8. Comfort Items for Dogs & Cats
- Blankets, bedding & toys
Bringing a few comfort items such as a favorite toy, treats, and a blanket can make all the difference in keeping your pet relaxed and happy throughout the trip. Consider packing a comfortable bed or crate pad that your pet is familiar with to help them feel more at home in unfamiliar surroundings.
If your pet is anxious or nervous during travel, consider using calming aids such as pheromone sprays or supplements to help them relax. Always talk to your vet before adding anything new to your pet's diet.
9. Weather-Related Items
- Cold weather outerwear
- Cooling mats, fans, fresh water
Climate and weather conditions can have a big impact on your pet's comfort and safety during travel. If you're traveling to a cold climate, pack a coat or sweater for your pet to help keep the warm. Additionally, consider bringing booties to protect their paws from ice and snow.

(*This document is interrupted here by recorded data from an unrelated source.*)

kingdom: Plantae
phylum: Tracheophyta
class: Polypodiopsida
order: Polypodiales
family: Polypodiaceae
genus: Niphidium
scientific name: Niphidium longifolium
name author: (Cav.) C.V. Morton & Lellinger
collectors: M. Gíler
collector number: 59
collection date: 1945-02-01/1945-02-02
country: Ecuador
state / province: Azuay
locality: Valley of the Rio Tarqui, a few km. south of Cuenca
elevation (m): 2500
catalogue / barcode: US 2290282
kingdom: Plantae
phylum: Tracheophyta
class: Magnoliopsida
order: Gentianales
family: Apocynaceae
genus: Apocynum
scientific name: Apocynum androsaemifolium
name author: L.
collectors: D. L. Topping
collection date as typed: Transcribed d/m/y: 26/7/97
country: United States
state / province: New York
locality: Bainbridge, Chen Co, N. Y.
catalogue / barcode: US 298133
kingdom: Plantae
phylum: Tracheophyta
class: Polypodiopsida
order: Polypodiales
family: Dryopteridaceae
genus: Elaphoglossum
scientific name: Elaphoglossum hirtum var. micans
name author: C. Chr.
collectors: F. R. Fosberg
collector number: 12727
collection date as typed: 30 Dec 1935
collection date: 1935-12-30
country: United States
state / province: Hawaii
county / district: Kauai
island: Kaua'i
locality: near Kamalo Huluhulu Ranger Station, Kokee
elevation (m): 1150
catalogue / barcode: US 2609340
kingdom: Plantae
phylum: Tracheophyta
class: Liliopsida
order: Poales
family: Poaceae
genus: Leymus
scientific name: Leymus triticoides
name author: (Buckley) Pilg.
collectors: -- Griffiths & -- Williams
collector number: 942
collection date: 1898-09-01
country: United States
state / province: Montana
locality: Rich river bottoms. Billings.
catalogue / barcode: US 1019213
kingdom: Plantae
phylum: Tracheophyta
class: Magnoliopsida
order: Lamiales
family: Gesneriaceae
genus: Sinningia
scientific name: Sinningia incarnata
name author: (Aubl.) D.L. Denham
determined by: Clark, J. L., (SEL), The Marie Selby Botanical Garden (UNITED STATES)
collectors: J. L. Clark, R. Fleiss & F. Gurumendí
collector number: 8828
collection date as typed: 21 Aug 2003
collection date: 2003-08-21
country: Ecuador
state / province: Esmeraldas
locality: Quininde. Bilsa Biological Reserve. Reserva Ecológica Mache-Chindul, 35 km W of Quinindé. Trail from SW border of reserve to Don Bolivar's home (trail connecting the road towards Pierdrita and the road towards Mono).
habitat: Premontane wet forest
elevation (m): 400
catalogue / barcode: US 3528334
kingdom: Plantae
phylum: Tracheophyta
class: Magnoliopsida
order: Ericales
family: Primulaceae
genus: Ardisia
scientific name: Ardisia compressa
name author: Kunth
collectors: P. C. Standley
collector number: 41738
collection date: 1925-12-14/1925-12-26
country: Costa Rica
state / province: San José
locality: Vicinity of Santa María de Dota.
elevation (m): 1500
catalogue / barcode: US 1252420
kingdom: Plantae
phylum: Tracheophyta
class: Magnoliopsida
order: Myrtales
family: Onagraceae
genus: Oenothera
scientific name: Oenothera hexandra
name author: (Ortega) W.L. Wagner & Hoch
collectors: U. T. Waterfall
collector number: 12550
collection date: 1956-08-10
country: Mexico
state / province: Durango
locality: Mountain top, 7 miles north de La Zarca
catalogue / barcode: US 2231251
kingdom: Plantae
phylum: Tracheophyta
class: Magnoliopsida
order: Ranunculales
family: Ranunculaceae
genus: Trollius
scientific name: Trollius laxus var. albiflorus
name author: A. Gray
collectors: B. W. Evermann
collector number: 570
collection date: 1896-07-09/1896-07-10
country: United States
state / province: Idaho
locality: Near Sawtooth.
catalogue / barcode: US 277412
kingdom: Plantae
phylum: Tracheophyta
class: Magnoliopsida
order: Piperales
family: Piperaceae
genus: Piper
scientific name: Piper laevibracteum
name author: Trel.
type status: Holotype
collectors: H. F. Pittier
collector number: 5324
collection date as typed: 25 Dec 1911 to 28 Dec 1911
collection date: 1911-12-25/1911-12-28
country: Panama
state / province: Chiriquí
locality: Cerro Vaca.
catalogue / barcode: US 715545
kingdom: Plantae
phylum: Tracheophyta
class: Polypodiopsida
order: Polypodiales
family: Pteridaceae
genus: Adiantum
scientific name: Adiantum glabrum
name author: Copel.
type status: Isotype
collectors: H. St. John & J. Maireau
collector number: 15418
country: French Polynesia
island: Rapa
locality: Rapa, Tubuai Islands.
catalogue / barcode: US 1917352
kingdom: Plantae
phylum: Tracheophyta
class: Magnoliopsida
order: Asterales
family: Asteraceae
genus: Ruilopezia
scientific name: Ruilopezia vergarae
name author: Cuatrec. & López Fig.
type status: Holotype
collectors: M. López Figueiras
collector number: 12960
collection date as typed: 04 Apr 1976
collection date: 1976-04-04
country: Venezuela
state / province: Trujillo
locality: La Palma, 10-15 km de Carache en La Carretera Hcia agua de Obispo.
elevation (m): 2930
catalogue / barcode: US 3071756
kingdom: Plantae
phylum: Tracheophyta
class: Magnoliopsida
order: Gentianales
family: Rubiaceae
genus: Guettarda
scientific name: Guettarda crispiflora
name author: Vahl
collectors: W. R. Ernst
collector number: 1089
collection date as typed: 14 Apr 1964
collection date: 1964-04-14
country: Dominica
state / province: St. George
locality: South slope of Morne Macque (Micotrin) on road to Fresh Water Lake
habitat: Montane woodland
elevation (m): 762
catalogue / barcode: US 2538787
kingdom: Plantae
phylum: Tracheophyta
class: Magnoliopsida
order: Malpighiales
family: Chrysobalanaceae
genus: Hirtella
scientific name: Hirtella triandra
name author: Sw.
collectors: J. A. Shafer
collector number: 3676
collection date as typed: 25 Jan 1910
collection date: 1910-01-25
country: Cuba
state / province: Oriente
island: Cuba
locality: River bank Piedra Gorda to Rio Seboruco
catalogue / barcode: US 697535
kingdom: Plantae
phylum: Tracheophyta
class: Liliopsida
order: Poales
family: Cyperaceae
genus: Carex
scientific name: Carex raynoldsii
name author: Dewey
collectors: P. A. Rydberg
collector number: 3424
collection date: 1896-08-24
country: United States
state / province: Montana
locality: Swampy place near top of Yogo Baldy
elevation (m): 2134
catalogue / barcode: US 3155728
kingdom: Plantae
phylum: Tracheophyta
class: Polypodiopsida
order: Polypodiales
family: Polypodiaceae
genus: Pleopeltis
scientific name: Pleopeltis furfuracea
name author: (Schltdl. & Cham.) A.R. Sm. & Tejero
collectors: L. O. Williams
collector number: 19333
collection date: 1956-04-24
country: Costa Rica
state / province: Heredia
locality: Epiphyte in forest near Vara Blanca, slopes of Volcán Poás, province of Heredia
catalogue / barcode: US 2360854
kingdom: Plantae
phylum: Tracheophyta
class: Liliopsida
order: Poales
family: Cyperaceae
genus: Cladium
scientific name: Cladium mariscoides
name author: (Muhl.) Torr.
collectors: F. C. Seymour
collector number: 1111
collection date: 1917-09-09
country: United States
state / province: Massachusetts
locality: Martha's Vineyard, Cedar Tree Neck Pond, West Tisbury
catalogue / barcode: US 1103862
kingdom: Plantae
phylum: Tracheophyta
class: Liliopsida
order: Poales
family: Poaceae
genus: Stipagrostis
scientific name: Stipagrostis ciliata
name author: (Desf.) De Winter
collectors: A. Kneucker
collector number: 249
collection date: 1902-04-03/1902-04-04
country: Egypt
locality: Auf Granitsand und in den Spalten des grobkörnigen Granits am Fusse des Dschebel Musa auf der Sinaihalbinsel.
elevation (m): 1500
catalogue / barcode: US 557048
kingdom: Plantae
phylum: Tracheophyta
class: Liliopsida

If you're traveling to a hot climate, bring a cooling mat or towel to help your pet stay cool and hydrated. Don't forget to provide plenty of fresh water for your pet to drink, especially in warmer temperatures Here’s a few more tips on how to keep your pet healthy and safe when temperatures soar.
10. Entertainment and Distraction
This last recommendation isn't urgent, but it might help save your sanity. Long road trips can be boring and monotonous, even for pets.
To keep your pet entertained and distracted, consider bringing along their favorite toys and puzzle games. Interactive toys that require problem-solving, such as treat-dispensing balls or puzzles, can be especially helpful in keeping your pet engaged and mentally stimulated. Additionally, consider playing calming music or audiobooks to help soothe your pet during the trip.
These items might also help keep your pet busy if you have an unexpected stay in a hotel.
Expect the unexpected – and be prepared!
A pet emergency kit is an essential item for any road trip with your pet. It will help you ensure that your pet is safe, healthy, and comfortable throughout the trip. By following the tips in this post, you can create a DIY pet emergency kit that has everything you need for a stress-free and enjoyable trip with your furry companion.
As a pet owner, one of the biggest concerns is making sure your dog or cat is safe and secure. While you can't always prevent accidents or mishaps, you can take steps to protect them, like enrolling them in a pet protection service. This service ensures that your pets can be easily identified and returned to you if they ever get lost.
Learn more about 24Petwatch Pet Protection Services
- Can You Make Your Own Pet Emergency Kit?
Absolutely. You can pick one up at a pet store or order it online. Since every pet is unique, creating your own DIY emergency kit helps ensure you have everything you need for your dog or cat.
- What type of container should you pack your pet emergency supplies in?
Your DIY pet emergency kit should be in a sealed container to ensure it stays dry.
- How often should I update my pet emergency kit?
It's a good idea to update your pet emergency kit every six months. This will ensure that all items are up-to-date and that your pet has everything they need for a safe and comfortable trip.
- What is the safest carrier or crate for my pet?
Look for a carrier or crate that is sturdy, well-ventilated, and the appropriate size for your pet. It should also have a secure latch and be easy to clean.
- What should I do if my pet becomes sick or injured while traveling?
Contact a local veterinarian or animal hospital immediately. It's a good idea to have a list of emergency vet contacts in the area you're traveling to.
- Do I need a separate emergency kit for each pet?
Yes, it's a good idea to have a separate emergency kit for each pet.
- What considerations should I make for senior or disabled pets?
If you have a senior or disabled pet, be sure to pack any necessary medications, mobility aids, or other specialized equipment they may need. It's also a good idea to talk to your vet before the trip to ensure that your pet is healthy enough for travel.